To do ▸ Restate the data below word for word. Leave the images out.

Data excerpts ▸
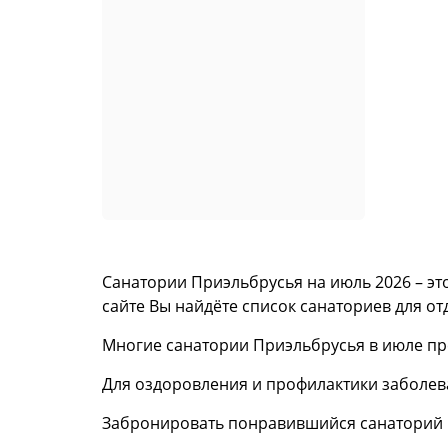
Санатории Приэльбрусья на июль 2026 – это
сайте Вы найдёте список санаториев для от
Многие санатории Приэльбрусья в июле пре
Для оздоровления и профилактики заболев
Забронировать понравившийся санаторий н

Response below ▸
Санатории Приэльбрусья на июль 2026 – это
сайте Вы найдёте список санаториев для от
Многие санатории Приэльбрусья в июле пре
Для оздоровления и профилактики заболев
Забронировать понравившийся санаторий н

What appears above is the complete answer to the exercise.